As the students drove north toward 72nd and Centennial Streets, they noticed a dense mass of smoke straight ahead. As they drew closer, they encountered a vehicle surrounded by five to seven construction workers. Slowing down the vehicle, Patterson asked her classmates if they should stop and help. Duren immediately responded, “Yes, we have to.”
Patterson pulled the vehicle to the side of the road. As she and Duren jumped out, Klotthor turned on the hazard lights. Running down the hill toward the smoking truck, the girls yelled at the construction workers, asking if someone was inside. “Yes, are you nurses?” they responded. “Yes,” said the girls—“we’re students.”
They called out at Klotthor to grab her stethoscope from the car. “We just jumped into ‘nurse mode,’ and I remember hoping he was alive,” said Patterson.
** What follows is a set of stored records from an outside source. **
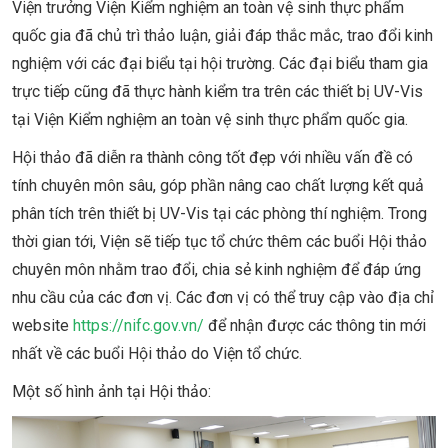
Viện trưởng Viện Kiểm nghiệm an toàn vệ sinh thực phẩm
quốc gia đã chủ trì thảo luận, giải đáp thắc mắc, trao đổi kinh
nghiệm với các đại biểu tại hội trường. Các đại biểu tham gia
trực tiếp cũng đã thực hành kiểm tra trên các thiết bị UV-Vis
tại Viện Kiểm nghiệm an toàn vệ sinh thực phẩm quốc gia.
Hội thảo đã diễn ra thành công tốt đẹp với nhiều vấn đề có
tính chuyên môn sâu, góp phần nâng cao chất lượng kết quả
phân tích trên thiết bị UV-Vis tại các phòng thí nghiệm. Trong
thời gian tới, Viện sẽ tiếp tục tổ chức thêm các buổi Hội thảo
chuyên môn nhằm trao đổi, chia sẻ kinh nghiệm để đáp ứng
nhu cầu của các đơn vị. Các đơn vị có thể truy cập vào địa chỉ
website
https://nifc.gov.vn/
để nhận được các thông tin mới
nhất về các buổi Hội thảo do Viện tổ chức.
Một số hình ảnh tại Hội thảo: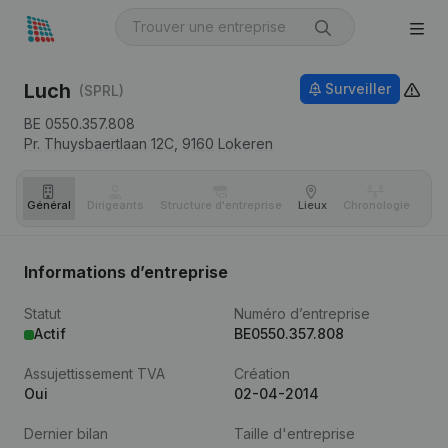
Luch
Surveiller
(SPRL)
BE 0550.357.808
Pr. Thuysbaertlaan 12C,
9160
Lokeren
Général
Dirigeants
Structure d'entreprise
Lieux
Chronologie
Com
Informations d’entreprise
Statut
Numéro d’entreprise
Actif
BE0550.357.808
Assujettissement TVA
Création
Oui
02-04-2014
Dernier bilan
Taille d'entreprise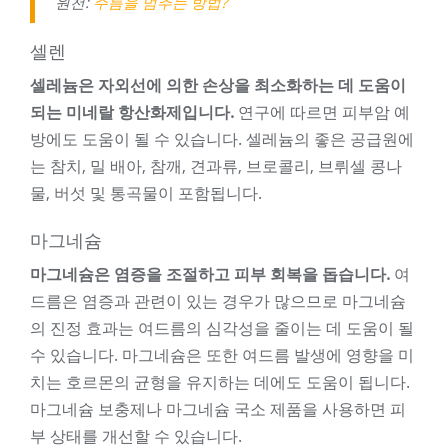
원천:
주름을 멈추는 방법?
셀렌
셀레늄은 자외선에 의한 손상을 최소화하는 데 도움이
되는 미네랄 항산화제입니다.
연구에 따르면 피부암 예
방에도 도움이 될 수 있습니다. 셀레늄의 좋은 공급원에
는 참치, 밀 배아, 참깨, 견과류, 브로콜리, 브뤼셀 콩나
물, 버섯 및 통곡물이 포함됩니다.
마그네슘
마그네슘은 염증을 조절하고 피부 회복을 돕습니다.
여
드름은 염증과 관련이 있는 경우가 많으므로 마그네슘
의 진정 효과는 여드름의 심각성을 줄이는 데 도움이 될
수 있습니다. 마그네슘은 또한 여드름 발생에 영향을 미
치는 호르몬의 균형을 유지하는 데에도 도움이 됩니다.
마그네슘 보충제나 마그네슘 국소 제품을 사용하면 피
부 상태를 개선할 수 있습니다.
The front half of the truck was submerged in two feet of water with the wheels spinning and splashing up mud. An electrician pulled over just prior to the students and used a sledge hammer to break out the back window to gain access to the victim, who appeared unconscious as his foot lay on the gas pedal.
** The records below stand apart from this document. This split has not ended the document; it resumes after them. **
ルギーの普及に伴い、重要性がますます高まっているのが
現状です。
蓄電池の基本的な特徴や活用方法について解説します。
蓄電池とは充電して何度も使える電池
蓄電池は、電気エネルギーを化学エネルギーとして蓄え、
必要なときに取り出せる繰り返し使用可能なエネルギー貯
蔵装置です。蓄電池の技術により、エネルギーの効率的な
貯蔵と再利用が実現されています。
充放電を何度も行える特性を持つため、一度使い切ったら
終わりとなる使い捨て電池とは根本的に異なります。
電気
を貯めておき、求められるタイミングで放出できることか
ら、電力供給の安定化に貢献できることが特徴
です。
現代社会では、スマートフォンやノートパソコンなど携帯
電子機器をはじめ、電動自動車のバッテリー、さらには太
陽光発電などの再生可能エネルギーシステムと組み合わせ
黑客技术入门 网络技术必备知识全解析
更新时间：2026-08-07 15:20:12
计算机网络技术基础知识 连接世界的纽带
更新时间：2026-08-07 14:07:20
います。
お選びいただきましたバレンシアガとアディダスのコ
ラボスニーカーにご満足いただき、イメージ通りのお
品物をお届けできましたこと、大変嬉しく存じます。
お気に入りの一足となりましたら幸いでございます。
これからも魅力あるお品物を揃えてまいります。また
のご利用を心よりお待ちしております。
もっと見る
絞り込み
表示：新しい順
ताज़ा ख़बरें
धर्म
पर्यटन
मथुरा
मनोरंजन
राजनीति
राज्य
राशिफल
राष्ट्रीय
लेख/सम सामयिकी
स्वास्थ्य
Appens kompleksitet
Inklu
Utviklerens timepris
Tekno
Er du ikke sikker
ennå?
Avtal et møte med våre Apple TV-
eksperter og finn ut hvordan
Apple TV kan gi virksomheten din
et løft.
Standing on the running board of the truck and placing her hand in the broken glass window, Patterson pulled herself inside to find the victim seat-belted in with his head hanging and blood coming from his mouth. Duren stood on the running board opposite of Patterson and was also able to reach the victim.
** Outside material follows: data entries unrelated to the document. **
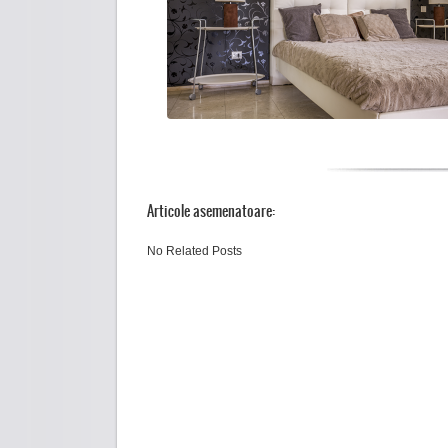
Articole asemenatoare:
No Related Posts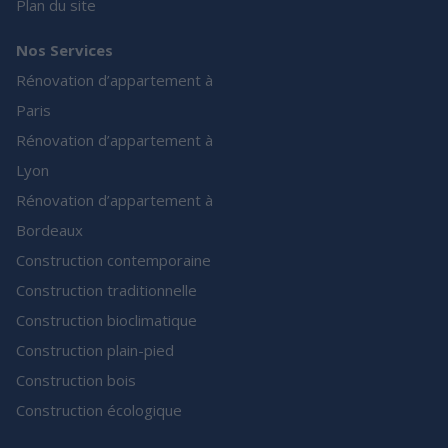
Plan du site
Nos Services
Rénovation d’appartement à
Paris
Rénovation d’appartement à
Lyon
Rénovation d’appartement à
Bordeaux
Construction contemporaine
Construction traditionnelle
Construction bioclimatique
Construction plain-pied
Construction bois
Construction écologique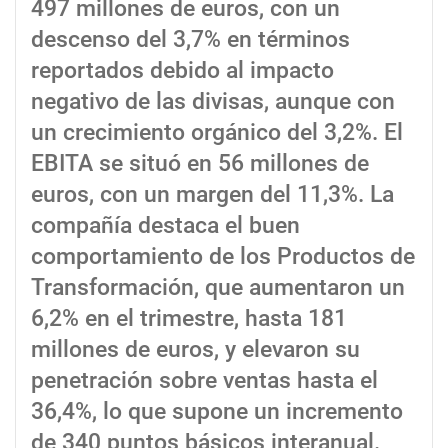
497 millones de euros, con un
descenso del 3,7% en términos
reportados debido al impacto
negativo de las divisas, aunque con
un crecimiento orgánico del 3,2%. El
EBITA se situó en 56 millones de
euros, con un margen del 11,3%. La
compañía destaca el buen
comportamiento de los Productos de
Transformación, que aumentaron un
6,2% en el trimestre, hasta 181
millones de euros, y elevaron su
penetración sobre ventas hasta el
36,4%, lo que supone un incremento
de 340 puntos básicos interanual.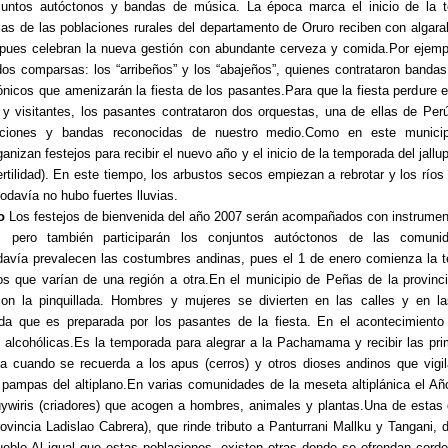
njuntos autóctonos y bandas de música. La época marca el inicio de la 
lias de las poblaciones rurales del departamento de Oruro reciben con algara
pues celebran la nueva gestión con abundante cerveza y comida.Por ejem
dos comparsas: los “arribeños” y los “abajeños”, quienes contrataron banda
ónicos que amenizarán la fiesta de los pasantes.Para que la fiesta perdure e
s y visitantes, los pasantes contrataron dos orquestas, una de ellas de Pe
caciones y bandas reconocidas de nuestro medio.Como en este municip
nizan festejos para recibir el nuevo año y el inicio de la temporada del jall
tilidad). En este tiempo, los arbustos secos empiezan a rebrotar y los río
odavía no hubo fuertes lluvias.
o
Los festejos de bienvenida del año 2007 serán acompañados con instrumen
 pero también participarán los conjuntos autóctonos de las comuni
avía prevalecen las costumbres andinas, pues el 1 de enero comienza la 
os que varían de una región a otra.En el municipio de Peñas de la provinc
con la pinquillada. Hombres y mujeres se divierten en las calles y en 
a que es preparada por los pasantes de la fiesta. En el acontecimiento
alcohólicas.Es la temporada para alegrar a la Pachamama y recibir las prim
a cuando se recuerda a los apus (cerros) y otros dioses andinos que vigi
s pampas del altiplano.En varias comunidades de la meseta altiplánica el A
uywiris (criadores) que acogen a hombres, animales y plantas.Una de esta
vincia Ladislao Cabrera), que rinde tributo a Panturrani Mallku y Tangani,
eblo.Al igual que estas poblaciones, existen otras donde se ofrendan corde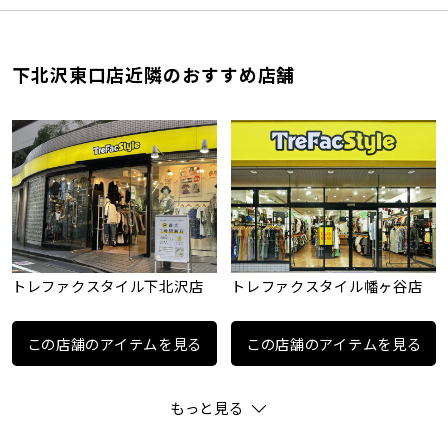
下北沢東口店近隣のおすすめ店舗
トレファクスタイル下北沢店
トレファクスタイル幡ヶ谷店
この店舗のアイテムを見る
この店舗のアイテムを見る
もっと見る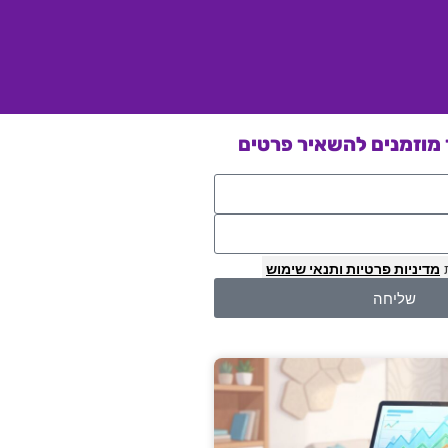
מוזמנים להשאיר פרטים
מדיניות פרטיות
ותנאי שימוש
שליחה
“I unzipped his coat and reached my stethoscope down his shirt,” said Patterson. “He was diaphoretic and had labored, slow breaths.” Their quick assessment led Duren to one conclusion—“I think he had a seizure,” she said to Patterson. They detected a heartbeat and were able to find a bounding pulse. At this time, the students stayed with the victim, counting and listening to his palpitations and keeping his neck in position until the Omaha Fire Department (OFD) arrived. Anzalone, Hillmer and Sheehy, who also pulled over to assist, were on standby at the top of the hill.
As the students provided their testimonials for the police report, the firefighters wheeled out the victim on a stretcher. He was in a C-collar and responsive to small commands, signaling to Duren, Patterson and their classmates that the man’s life was likely not at risk.
The heroic actions of the students quickly spread to the Undergraduate Nursing faculty. Once the paramedics took full control of the situation, the students sent photos of themselves in their muddy scrubs and shoes to their Behavior Health instructor, Kymi Black, who was very impressed with her students and how they took charge of the situation.
“They were at the right place, at the right time, to do the right thing,” Black said. “Once I saw the pictures and got the whole story, I knew faculty would want to know about this, as well. First- and second-year faculty should be proud of the skills they taught these students.”
The students share a similar stance. “I feel we did all we could do for the victim at the time and state he was in,” said Duren. Patterson added how proud she was to see herself and her classmates apply their compassion and nursing skills in a real-life matter. “This is what I love to do,” she said. “I wouldn’t have been as confident with aiding in this accident had I not learned and experienced what I have in school.”
According to a recent report from the students, the victim was not seriously injured and returned to a normal routine within 48 hours. Though he may never know exactly how the accident unfolded, he can be forever grateful for the care he received from the brave, compassionate and demonstrably prepared students who came to his aid that day.